■ EXERCISE
Give back an exact copy of the entries beneath, minus the pictures.

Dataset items
☆ ☆ ☆

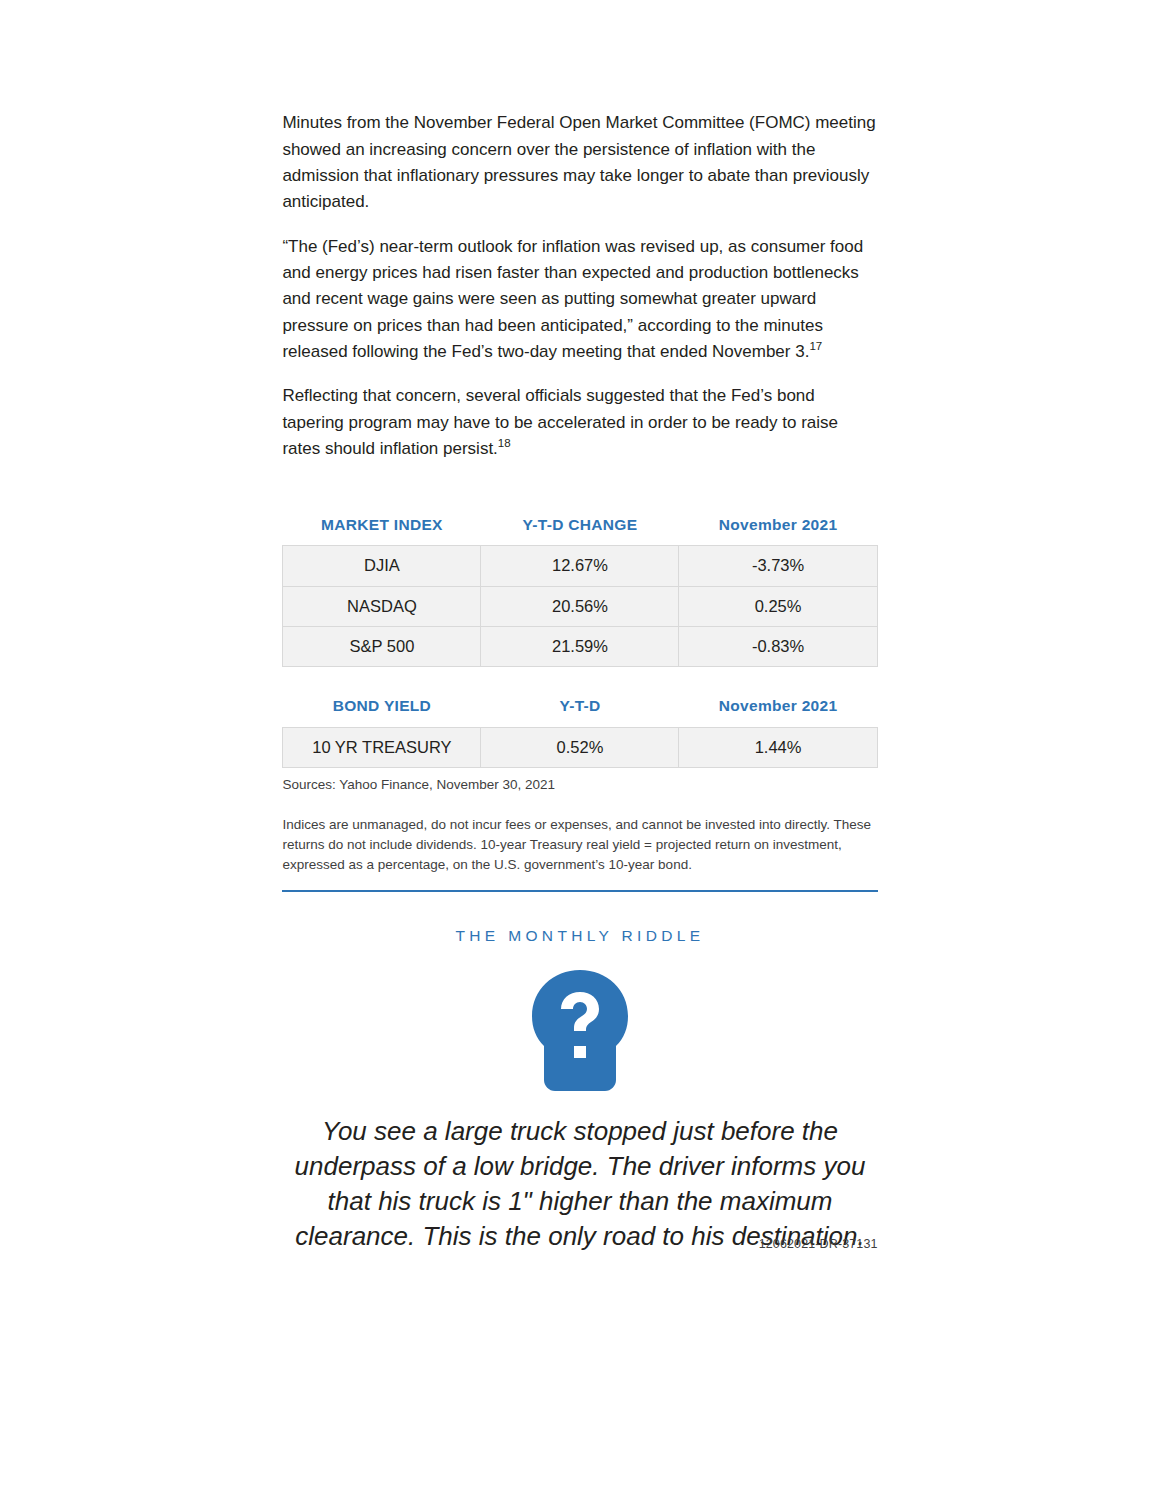Minutes from the November Federal Open Market Committee (FOMC) meeting showed an increasing concern over the persistence of inflation with the admission that inflationary pressures may take longer to abate than previously anticipated.
“The (Fed’s) near-term outlook for inflation was revised up, as consumer food and energy prices had risen faster than expected and production bottlenecks and recent wage gains were seen as putting somewhat greater upward pressure on prices than had been anticipated,” according to the minutes released following the Fed’s two-day meeting that ended November 3.17
Reflecting that concern, several officials suggested that the Fed’s bond tapering program may have to be accelerated in order to be ready to raise rates should inflation persist.18
| MARKET INDEX | Y-T-D CHANGE | November 2021 |
| --- | --- | --- |
| DJIA | 12.67% | -3.73% |
| NASDAQ | 20.56% | 0.25% |
| S&P 500 | 21.59% | -0.83% |
| BOND YIELD | Y-T-D | November 2021 |
| --- | --- | --- |
| 10 YR TREASURY | 0.52% | 1.44% |
Sources: Yahoo Finance, November 30, 2021
Indices are unmanaged, do not incur fees or expenses, and cannot be invested into directly. These returns do not include dividends. 10-year Treasury real yield = projected return on investment, expressed as a percentage, on the U.S. government’s 10-year bond.
THE MONTHLY RIDDLE
You see a large truck stopped just before the underpass of a low bridge. The driver informs you that his truck is 1" higher than the maximum clearance. This is the only road to his destination.
12062021-DR-37131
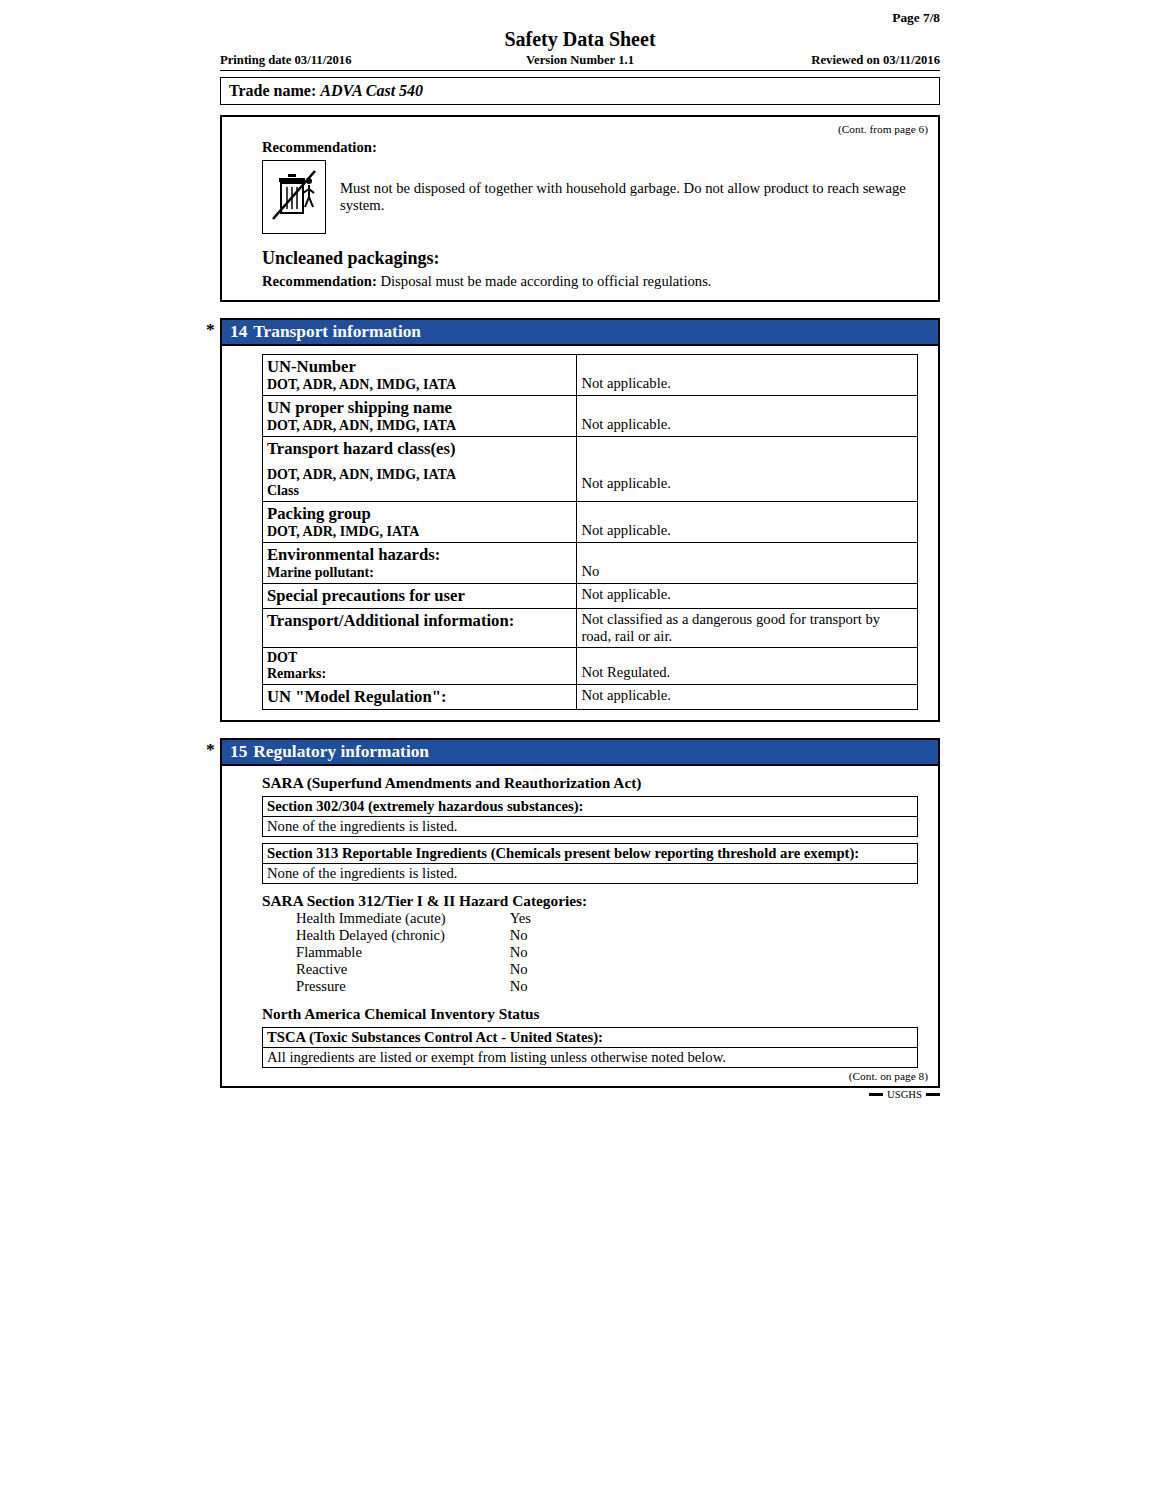Page 7/8
Safety Data Sheet
Printing date 03/11/2016
Version Number 1.1
Reviewed on 03/11/2016
Trade name: ADVA Cast 540
(Cont. from page 6)
Recommendation:
Must not be disposed of together with household garbage. Do not allow product to reach sewage system.
Uncleaned packagings:
Recommendation: Disposal must be made according to official regulations.
*
14 Transport information
| UN-Number DOT, ADR, ADN, IMDG, IATA | Not applicable. |
| UN proper shipping name DOT, ADR, ADN, IMDG, IATA | Not applicable. |
| Transport hazard class(es) DOT, ADR, ADN, IMDG, IATA Class | Not applicable. |
| Packing group DOT, ADR, IMDG, IATA | Not applicable. |
| Environmental hazards: Marine pollutant: | No |
| Special precautions for user | Not applicable. |
| Transport/Additional information: | Not classified as a dangerous good for transport by road, rail or air. |
| DOT Remarks: | Not Regulated. |
| UN "Model Regulation": | Not applicable. |
*
15 Regulatory information
SARA (Superfund Amendments and Reauthorization Act)
| Section 302/304 (extremely hazardous substances): |
| None of the ingredients is listed. |
| Section 313 Reportable Ingredients (Chemicals present below reporting threshold are exempt): |
| None of the ingredients is listed. |
SARA Section 312/Tier I & II Hazard Categories:
| Health Immediate (acute) | Yes |
| Health Delayed (chronic) | No |
| Flammable | No |
| Reactive | No |
| Pressure | No |
North America Chemical Inventory Status
| TSCA (Toxic Substances Control Act - United States): |
| All ingredients are listed or exempt from listing unless otherwise noted below. |
(Cont. on page 8)
USGHS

☆ ☆ ☆

■ WRITTEN REPLY
Minutes from the November Federal Open Market Committee (FOMC) meeting showed an increasing concern over the persistence of inflation with the admission that inflationary pressures may take longer to abate than previously anticipated.
“The (Fed’s) near-term outlook for inflation was revised up, as consumer food and energy prices had risen faster than expected and production bottlenecks and recent wage gains were seen as putting somewhat greater upward pressure on prices than had been anticipated,” according to the minutes released following the Fed’s two-day meeting that ended November 3.17
Reflecting that concern, several officials suggested that the Fed’s bond tapering program may have to be accelerated in order to be ready to raise rates should inflation persist.18
| MARKET INDEX | Y-T-D CHANGE | November 2021 |
| --- | --- | --- |
| DJIA | 12.67% | -3.73% |
| NASDAQ | 20.56% | 0.25% |
| S&P 500 | 21.59% | -0.83% |
| BOND YIELD | Y-T-D | November 2021 |
| --- | --- | --- |
| 10 YR TREASURY | 0.52% | 1.44% |
Sources: Yahoo Finance, November 30, 2021
Indices are unmanaged, do not incur fees or expenses, and cannot be invested into directly. These returns do not include dividends. 10-year Treasury real yield = projected return on investment, expressed as a percentage, on the U.S. government’s 10-year bond.
THE MONTHLY RIDDLE
You see a large truck stopped just before the underpass of a low bridge. The driver informs you that his truck is 1" higher than the maximum clearance. This is the only road to his destination.
12062021-DR-37131
Page 7/8
Safety Data Sheet
Printing date 03/11/2016
Version Number 1.1
Reviewed on 03/11/2016
Trade name: ADVA Cast 540
(Cont. from page 6)
Recommendation:
Must not be disposed of together with household garbage. Do not allow product to reach sewage system.
Uncleaned packagings:
Recommendation: Disposal must be made according to official regulations.
*
14 Transport information
| UN-Number DOT, ADR, ADN, IMDG, IATA | Not applicable. |
| UN proper shipping name DOT, ADR, ADN, IMDG, IATA | Not applicable. |
| Transport hazard class(es) DOT, ADR, ADN, IMDG, IATA Class | Not applicable. |
| Packing group DOT, ADR, IMDG, IATA | Not applicable. |
| Environmental hazards: Marine pollutant: | No |
| Special precautions for user | Not applicable. |
| Transport/Additional information: | Not classified as a dangerous good for transport by road, rail or air. |
| DOT Remarks: | Not Regulated. |
| UN "Model Regulation": | Not applicable. |
*
15 Regulatory information
SARA (Superfund Amendments and Reauthorization Act)
| Section 302/304 (extremely hazardous substances): |
| None of the ingredients is listed. |
| Section 313 Reportable Ingredients (Chemicals present below reporting threshold are exempt): |
| None of the ingredients is listed. |
SARA Section 312/Tier I & II Hazard Categories:
| Health Immediate (acute) | Yes |
| Health Delayed (chronic) | No |
| Flammable | No |
| Reactive | No |
| Pressure | No |
North America Chemical Inventory Status
| TSCA (Toxic Substances Control Act - United States): |
| All ingredients are listed or exempt from listing unless otherwise noted below. |
(Cont. on page 8)
USGHS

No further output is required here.